- _Saved data entries_
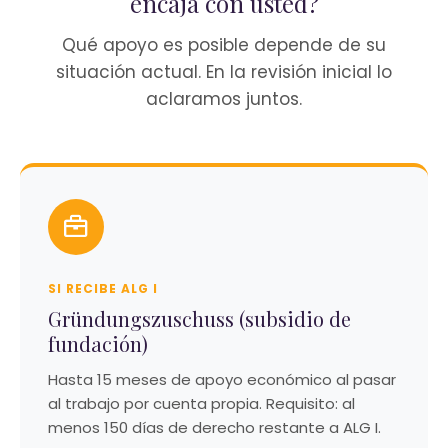
encaja con usted?
Qué apoyo es posible depende de su
situación actual. En la revisión inicial lo
aclaramos juntos.
SI RECIBE ALG I
Gründungszuschuss (subsidio de
fundación)
Hasta 15 meses de apoyo económico al pasar
al trabajo por cuenta propia. Requisito: al
menos 150 días de derecho restante a ALG I.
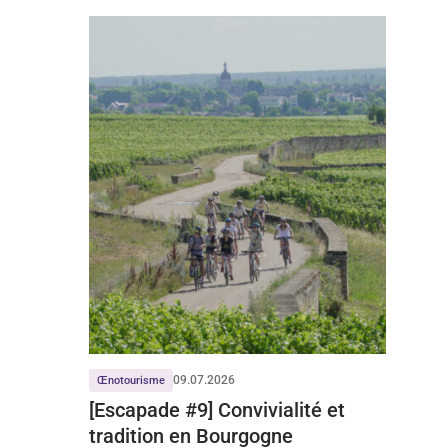
09.07.2026
Œnotourisme
[Escapade #9] Convivialité et
tradition en Bourgogne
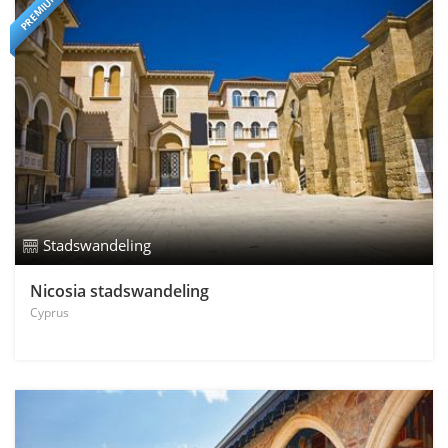
PREMIUM
Stadswandeling
Nicosia stadswandeling
Cyprus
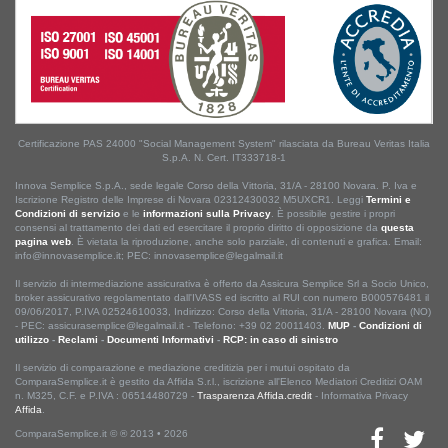
Certificazione PAS 24000 "Social Management System" rilasciata da Bureau Veritas Italia
S.p.A. N. Cert. IT333718-1
Innova Semplice S.p.A., sede legale Corso della Vittoria, 31/A - 28100 Novara. P. Iva e
Iscrizione Registro delle Imprese di Novara 02312430032 M5UXCR1. Leggi
Termini e
Condizioni di servizio
e le
informazioni sulla Privacy
. È possibile gestire i propri
consensi al trattamento dei dati ed esercitare il proprio diritto di opposizione da
questa
pagina web
. È vietata la riproduzione, anche solo parziale, di contenuti e grafica. Email:
info@innovasemplice.it; PEC: innovasemplice@legalmail.it
Il servizio di intermediazione assicurativa è offerto da Assicura Semplice Srl a Socio Unico,
broker assicurativo regolamentato dall'IVASS ed iscritto al RUI con numero B000576481 il
09/06/2017, P.IVA 02524610033, Indirizzo: Corso della Vittoria, 31/A - 28100 Novara (NO)
- PEC: assicurasemplice@legalmail.it - Telefono: +39 02 20011403.
MUP
-
Condizioni di
utilizzo
-
Reclami
-
Documenti Informativi
-
RCP: in caso di sinistro
Il servizio di comparazione e mediazione creditizia per i mutui ospitato da
ComparaSemplice.it è gestito da Affida S.r.l., iscrizione all'Elenco Mediatori Creditizi OAM
n. M325, C.F. e P.IVA : 06514480729 -
Trasparenza Affida.credit
- Informativa Privacy
Affida
.
ComparaSemplice.it © ® 2013 • 2026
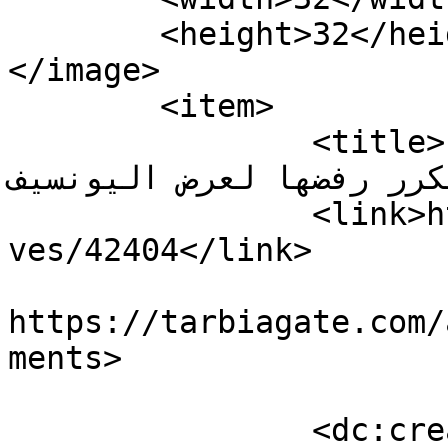
	<height>32</height>

</image> 

	<item>

		<title>رابطة الأساسي تلتقي غدا وزير 
بية وتكرر رفضها لعرض اليونسيف
		<link>https://tarbiagate.com/archi
ves/42404</link>

					<co
https://tarbiagate.com/
ments>

		<dc:creator><![CDATA[mcg]]>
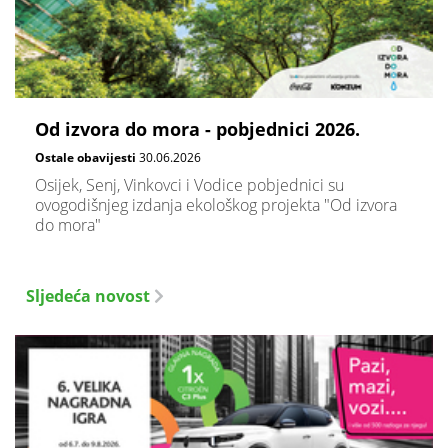
Od izvora do mora - pobjednici 2026.
Ostale obavijesti
30.06.2026
Osijek, Senj, Vinkovci i Vodice pobjednici su
ovogodišnjeg izdanja ekološkog projekta "Od izvora
do mora"
Sljedeća novost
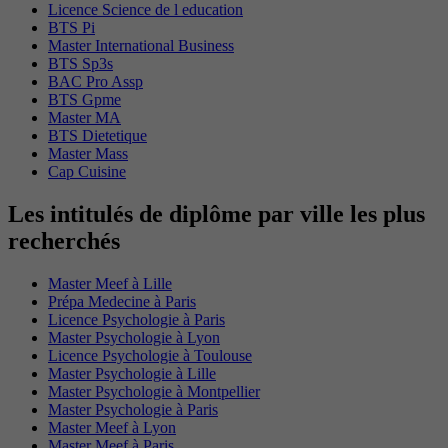
Licence Science de l education
BTS Pi
Master International Business
BTS Sp3s
BAC Pro Assp
BTS Gpme
Master MA
BTS Dietetique
Master Mass
Cap Cuisine
Les intitulés de diplôme par ville les plus
recherchés
Master Meef à Lille
Prépa Medecine à Paris
Licence Psychologie à Paris
Master Psychologie à Lyon
Licence Psychologie à Toulouse
Master Psychologie à Lille
Master Psychologie à Montpellier
Master Psychologie à Paris
Master Meef à Lyon
Master Meef à Paris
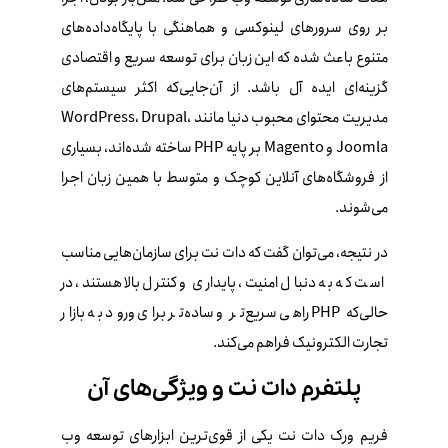
بر روی سرورهای لینوکسی و هماهنگی با پایگاه‌داده‌های
متنوع باعث شده که این زبان برای توسعه سریع و اقتصادی
گزینه‌ای ایده‌ آل باشد. از آن‌جایی‌که اکثر سیستم‌های
مدیریت محتوای محبوب دنیا مانند WordPress، Drupal،
Joomla و Magento بر پایه PHP ساخته شده‌اند، بسیاری
از فروشگاه‌های آنلاین کوچک و متوسط با همین زبان اجرا
می‌شوند.
در نتیجه، می‌توان گفت که دات‌ نت برای سازمان‌هایی مناسب
است که به دنبال امنیت، پایداری و کنترل بالا هستند، در
حالی‌که PHP راهی سریع‌تر و ساده‌تر برای ورود به بازار
تجارت الکترونیک فراهم می‌کند.
پلتفرم دات‌ نت و ویژگی‌های آن
فریم‌ ورک دات‌ نت یکی از قوی‌ترین ابزارهای توسعه وب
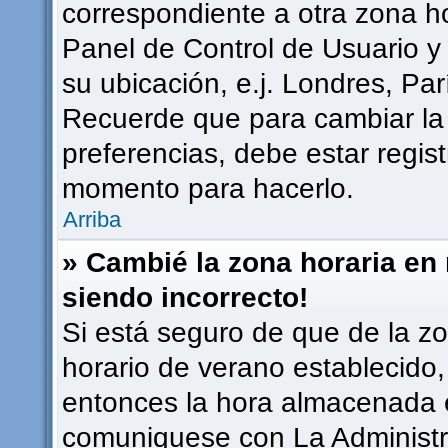
correspondiente a otra zona hor
Panel de Control de Usuario y
su ubicación, e.j. Londres, Pa
Recuerde que para cambiar la
preferencias, debe estar regist
momento para hacerlo.
Arriba
» Cambié la zona horaria en m
siendo incorrecto!
Si está seguro de que de la zon
horario de verano establecido, 
entonces la hora almacenada en
comuniquese con La Administra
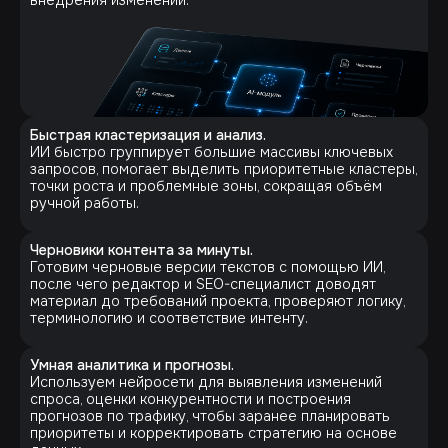
Быстрая кластеризация и анализ.
ИИ быстро группирует большие массивы ключевых
запросов, помогает выделить приоритетные кластеры,
точки роста и проблемные зоны, сокращая объём
ручной работы.
Черновики контента за минуты.
Готовим черновые версии текстов с помощью ИИ,
после чего редактор и SEO-специалист доводят
материал до требований проекта, проверяют логику,
терминологию и соответствие интенту.
Умная аналитика и прогнозы.
Используем нейросети для выявления изменений
спроса, оценки конкурентности и построения
прогнозов по трафику, чтобы заранее планировать
приоритеты и корректировать стратегию на основе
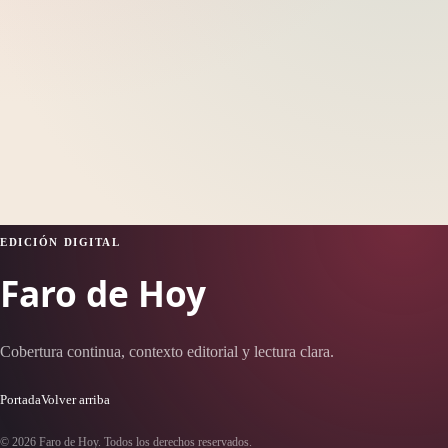
EDICIÓN DIGITAL
Faro de Hoy
Cobertura continua, contexto editorial y lectura clara.
Portada
Volver arriba
© 2026 Faro de Hoy. Todos los derechos reservados.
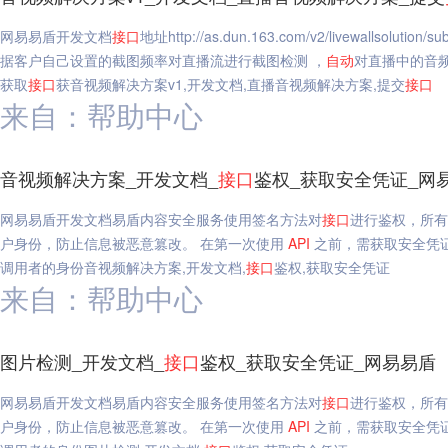
网易易盾开发文档
接口
地址http://as.dun.163.com/v2/livewallsolution/su
据客户自己设置的截图频率对直播流进行截图检测 ，
自动
对直播中的音
获取
接口
获音视频解决方案v1,开发文档,直播音视频解决方案,提交
接口
来自：帮助中心
音视频解决方案_开发文档_
接口
鉴权_获取安全凭证_网
网易易盾开发文档易盾内容安全服务使用签名方法对
接口
进行鉴权，所有
户身份，防止信息被恶意篡改。 在第一次使用
API
之前，需获取安全凭证，安全
调用者的身份音视频解决方案,开发文档,
接口
鉴权,获取安全凭证
来自：帮助中心
图片检测_开发文档_
接口
鉴权_获取安全凭证_网易易盾
网易易盾开发文档易盾内容安全服务使用签名方法对
接口
进行鉴权，所有
户身份，防止信息被恶意篡改。 在第一次使用
API
之前，需获取安全凭证，安全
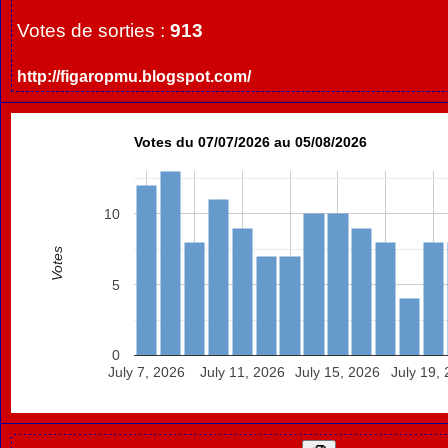
Votes de sorties :
913
http://figaropmu.blogspot.com/
Votes du 07/07/2026 au 05/08/2026
10
Votes
5
0
July 7, 2026
July 11, 2026
July 15, 2026
July 19,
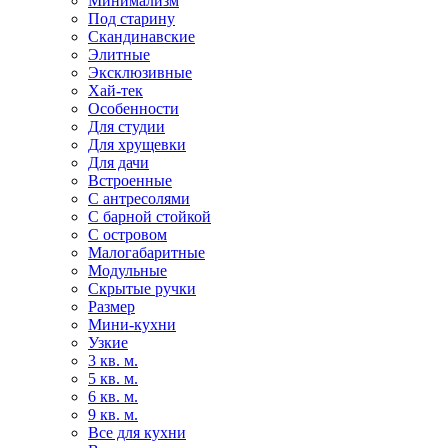
Минимализм
Под старину
Скандинавские
Элитные
Эксклюзивные
Хай-тек
Особенности
Для студии
Для хрущевки
Для дачи
Встроенные
С антресолями
С барной стойкой
С островом
Малогабаритные
Модульные
Скрытые ручки
Размер
Мини-кухни
Узкие
3 кв. м.
5 кв. м.
6 кв. м.
9 кв. м.
Все для кухни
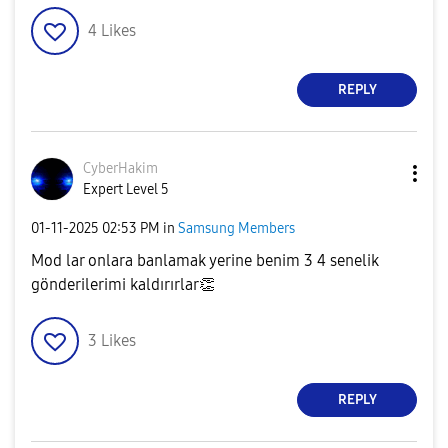
4
Likes
REPLY
CyberHakim
Expert Level 5
‎01-11-2025
02:53 PM
in
Samsung Members
Mod lar onlara banlamak yerine benim 3 4 senelik
gönderilerimi kaldırırlar
👏
3
Likes
REPLY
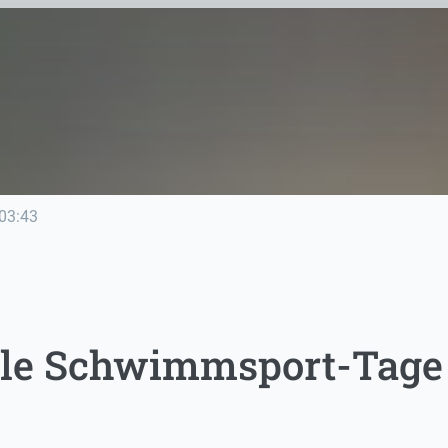
03:43
ale Schwimmsport-Tage 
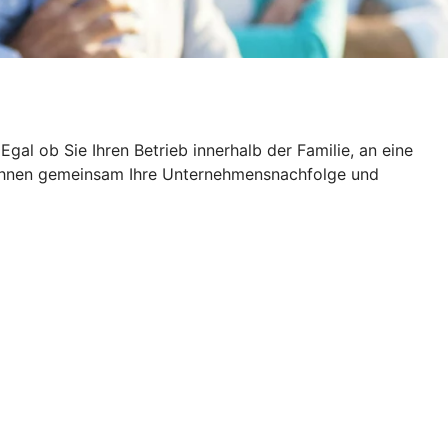
al ob Sie Ihren Betrieb innerhalb der Familie, an eine
it Ihnen gemeinsam Ihre Unternehmensnachfolge und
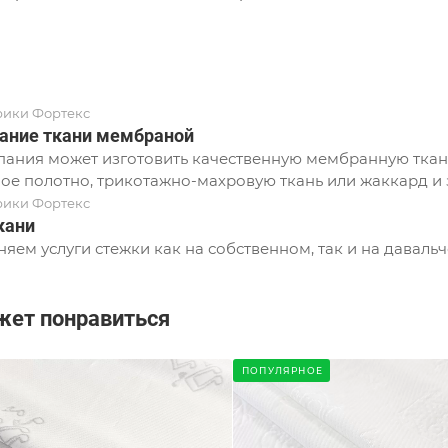
рики Фортекс
ание ткани мембраной
ания может изготовить качественную мембранную ткань
ое полотно, трикотажно-махровую ткань или жаккард и з
рики Фортекс
кани
яем услуги стежки как на собственном, так и на давальч
жет понравиться
ПОПУЛЯРНОЕ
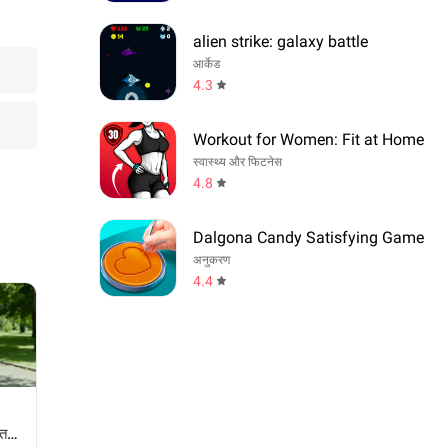
alien strike: galaxy battle
आर्केड
4.3
Workout for Women: Fit at Home
स्वास्थ्य और फिटनेस
4.8
Dalgona Candy Satisfying Game
अनुकरण
4.4
्त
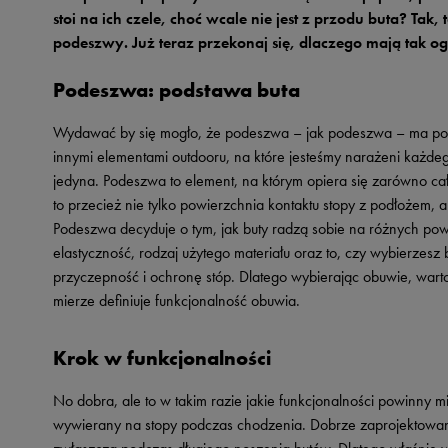
Skechers
stoi na ich czele, choć wcale nie jest z przodu buta? Ta
podeszwy. Już teraz przekonaj się, dlaczego mają tak og
Timberland
Umbro
Podeszwa: podstawa buta
Under Armour
Wydawać by się mogło, że podeszwa – jak podeszwa – ma po pr
Up8
innymi elementami outdooru, na które jesteśmy narażeni każdeg
jedyna. Podeszwa to element, na którym opiera się zarówno cała
U.S. Polo ASSN.
to przecież nie tylko powierzchnia kontaktu stopy z podłożem,
Vans
Podeszwa decyduje o tym, jak buty radzą sobie na różnych powi
elastyczność, rodzaj użytego materiału oraz to, czy wybierzes
przyczepność i ochronę stóp. Dlatego wybierając obuwie, war
mierze definiuje funkcjonalność obuwia.
Krok w funkcjonalności
No dobra, ale to w takim razie jakie funkcjonalności powinny 
wywierany na stopy podczas chodzenia. Dobrze zaprojektowan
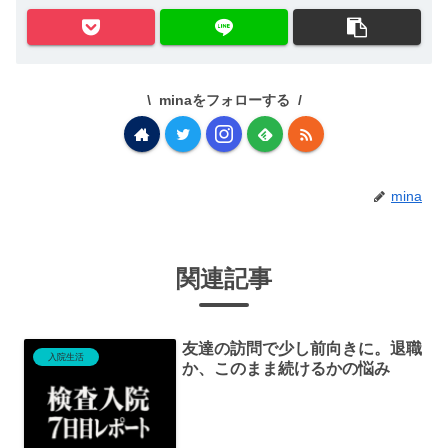
minaをフォローする
mina
関連記事
友達の訪問で少し前向きに。退職
入院生活
か、このまま続けるかの悩み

- _ASSIGNED TASK_
Copy out the lines from the one containing "correspondiente a otra zona hor" through the one containing "comuniquese con La Administra", both included, without changing a character.

- _WRITTEN ANSWER_
correspondiente a otra zona hor
Panel de Control de Usuario y
su ubicación, e.j. Londres, Pa
Recuerde que para cambiar la
preferencias, debe estar regist
momento para hacerlo.
Arriba
» Cambié la zona horaria en m
siendo incorrecto!
Si está seguro de que de la zon
horario de verano establecido, 
entonces la hora almacenada en
comuniquese con La Administra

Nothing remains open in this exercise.